Le roman, assez court, se compose de chapitres courts, écrits à la troisième personne, privilégiant les point de vue d’Allmen, dont on suit les investigations. Afin d’établir une cohérence avec ses aventures précédentes, le roman fait parfois allusion à des événements directement issus de Allmen et les libellules.
« A la table où se retrouvaient les trois commerçants, le quatrième siège était encore vide. En mémoire de l’antiquaire Tanner, auquel les coupes aux libellules avaient jadis coûté la vie. » (Page 48)…
« Allmen sursauta en entendant frapper à la porte à une heure aussi tardive. Depuis qu’on lui avait tiré dessus, il ne s’était jamais plus senti vraiment détendu dans la bibliothèque de verre » (Page 71).
L’intrigue
Alors qu’il se trouve à nouveau à court d’argent (pas facile de mener grand train quand on est fauché !!), on lui propose de toucher une très grosse somme s’il retrouve un diamant rose qui a disparu très récemment, au cours d’une soirée privée. Le propriétaire du diamant, devant l’insuccès de l’enquête menée dans son entourage, demande à Montgoméry, son commanditaire, de confier l’enquête à Allmen dont la mission est de retrouver le voleur, un certain Sokolov, et de le prendre en filature.

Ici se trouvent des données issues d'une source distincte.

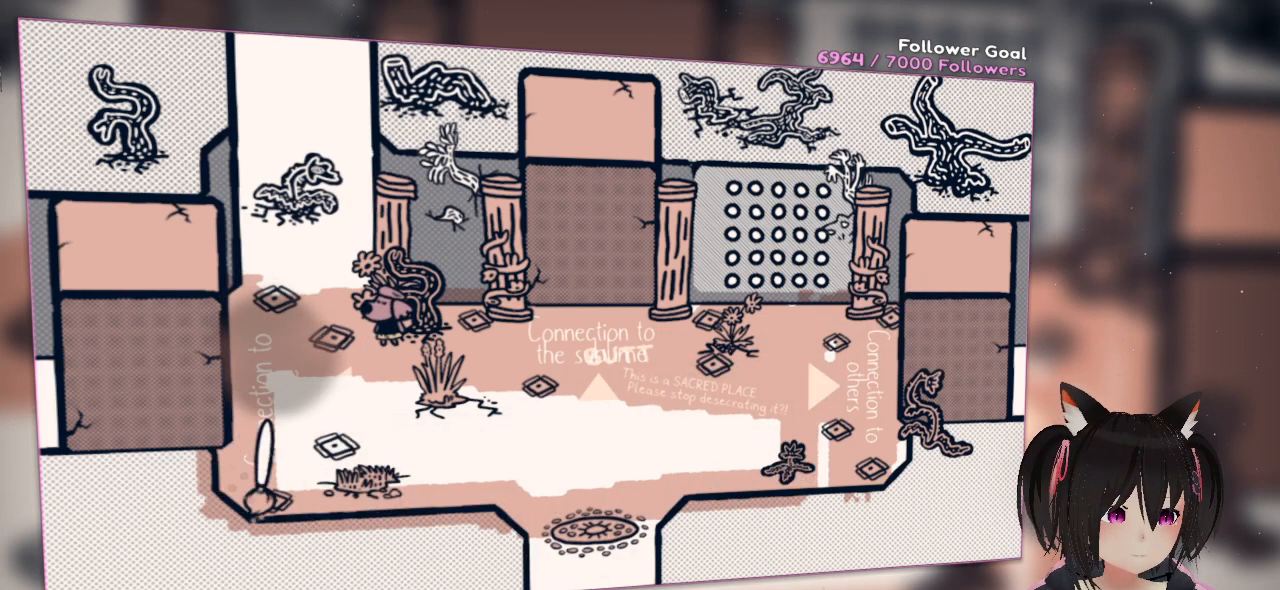
{"buttons": ["R2"], "left_stick": "center", "right_stick": "left", "events": [[133, "right_stick", "up-right"], [267, "right_stick", "up"], [500, "right_stick", "left"]]}
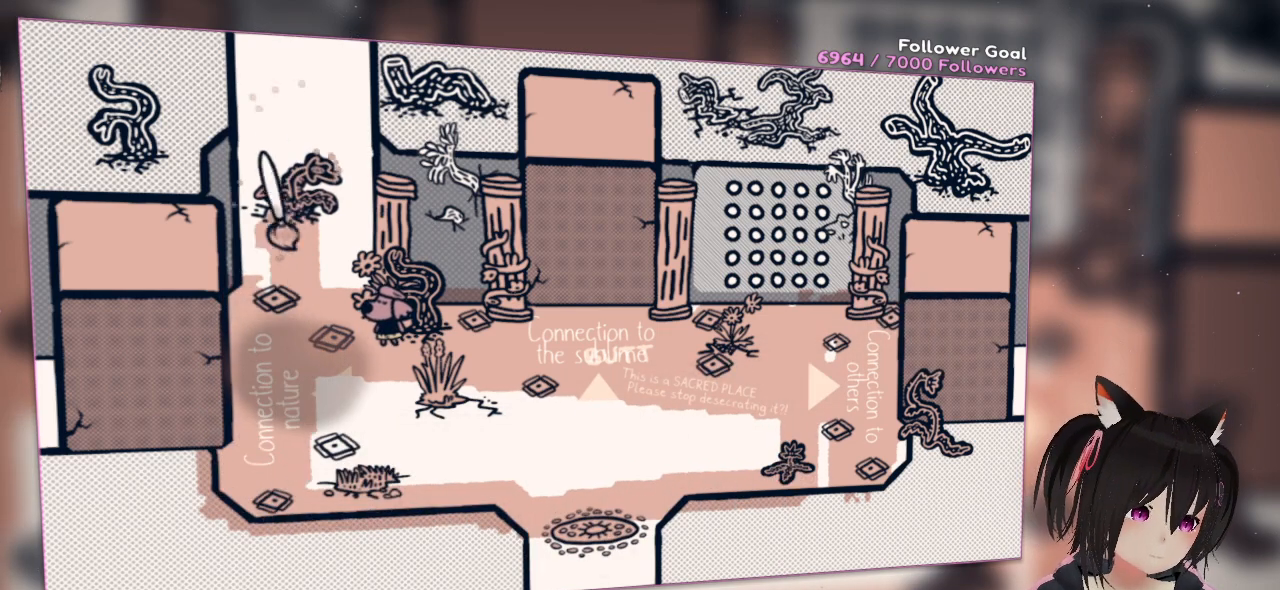
{"buttons": ["R2"], "left_stick": "center", "right_stick": "right", "events": [[100, "right_stick", "down"], [500, "right_stick", "right"]]}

L’affaire semble trop importante pour la toute jeune « Allmen International Inquiries, mais Allmen, efficacement secondé par Carlos, n’en est quand même pas à son coup d’essai. Ainsi, les deux hommes se lancent à la poursuite du voleur, un dénommé Sokolov, ce qui conduira Allmen à sortir de sa zone de confort en fréquentant des lieux, il faut le dire, pas très classes et à séjourner dans un hôtel des bords de la Baltique, à l’ambiance surannée et très « mer Noire » de l’entre-deux-guerres, attestée par la présence de ressortissants russes.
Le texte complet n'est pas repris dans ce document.